BOSTON – He was a prolific producer of rebounds and record albums. And nicknames, too, as if at 7-foot-1 and 350 pounds he was too big for the simple “Shaq” that made him an instantly recognizable, one-name star in all his endeavors.

Shaquille O’Neal had more than 28,000 points and almost 4 million Twitter followers. He appeared in six NBA finals, three times as the MVP, and seven feature films, twice in a starring role.

A 15-time All-Star, four-time champion and the 2000 NBA Most Valuable Player, the 39-year-old O’Neal announced his retirement on Twitter on Wednesday after spending most of his 19th season on the Boston Celtics’ bench, in street clothes because of leg injuries.

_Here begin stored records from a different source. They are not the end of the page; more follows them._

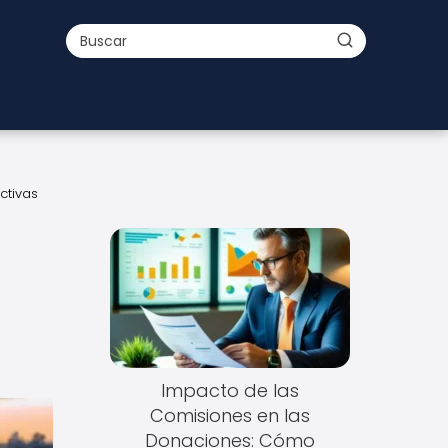
ctivas
Impacto de las
Comisiones en las
Donaciones: Cómo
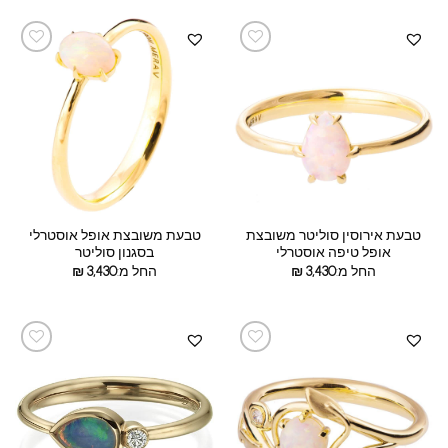
טבעת אירוסין סוליטר משובצת
טבעת משובצת אופל אוסטרלי
אופל טיפה אוסטרלי
בסגנון סוליטר
החל מ:
3,430
₪
החל מ:
3,430
₪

With a tweet saying, “im retiring,” O’Neal included a link to a 16-second video of him saying, “We did it; 19 years, baby. Thank you very much. That’s why I’m telling you first: I’m about to retire. Love you. Talk to you soon.”

An inveterate prankster who gave himself a new nickname — or several — in each of his six NBA cities, O’Neal didn’t notify his latest team, leaving it wondering about his plans. He played just 37 games this season, the first of a two-year deal at the veteran’s minimum salary, making just three brief appearances after Feb. 1.

“He’s a giant,” Commissioner David Stern said Wednesday at the NBA finals in Miami. “He’s physically imposing; he has an imposing smile. In the game he imposed his will, and he has done it for quite a long time. It’s been a great run here, and we’re going to miss him greatly. We hope we can find ways to keep him involved in the game.”

O’Neal retires fifth all time with 28,596 points, 12th with 13,099 rebounds, and a .582 field-goal percentage that is second only to Artis Gilmore among players with more than 2,000 baskets. His free-throw percentage of .527 — well, now is not the time to dwell on that.

“I’m a little bit sad,” said Pat Riley, the Heat president who also coached O’Neal when he won a title in Miami, and watched Kareem Abdul-Jabbar, Patrick Ewing and Alonzo Mourning when they retired. “It’s been an honor to be part of coaching great, great players. And he’ll go down as one of the greatest.”

Also one of the most charismatic players in NBA history, O’Neal was a franchise-saver when the Orlando Magic made him the No. 1 pick in the 1992 draft. He took them from the lottery to the playoffs in two years, then led them to the NBA finals in his third year before they were swept by Houston.

O’Neal signed with the Los Angeles Lakers in 1996 and had his greatest success there, winning three titles alongside Kobe Bryant and Coach Phil Jackson. But amid tension between O’Neal and Bryant after a loss to the Detroit Pistons in the finals, O’Neal was traded to the Heat in the summer of 2004.

After 31/2 years in Miami, a tenure that included his fourth NBA championship, O’Neal became a veteran for hire, moving to Phoenix, then Cleveland, and finally Boston. But he couldn’t deliver another title for Steve Nash and Amar’e Stoudemire with the Suns, with LeBron James with the Cavaliers, or with the Celtics’ Big Three of Kevin Garnett, Paul Pierce and Ray Allen.

At each stop he endeared himself to the fans and his new teammates with his effervescent smile and playful attitude, including the habit of adopting a new nickname he felt embodied his role with his new team. In Phoenix he was the “Big Shaqtus”; in Boston, the “Big Shamroq.”

“What a career for Shaq Diesel!!” James wrote on Twitter. “The most dominating force to ever play the game. Great person to be around as well. Comedy all the time!!”

O’Neal embraced social networking, amassing more than 3.8 million followers on his Twitter account and keeping them informed on his “random acts of Shaqness” — like sitting in Harvard Square, pretending to be a statue, or going out in drag on Halloween.

But O’Neal’s off-court persona couldn’t disguise the fact he was getting old.

“I’m glad that he retired. I think it was time,” former guard Tim Hardaway said. “He was hurting his legacy. You don’t want to see anybody hurt their legacy when they’re going out. I think a lot of people are happy he didn’t go through that pain of waiting too long. And I think it was tough for everyone to watch Shaq when he was playing hurt like that.”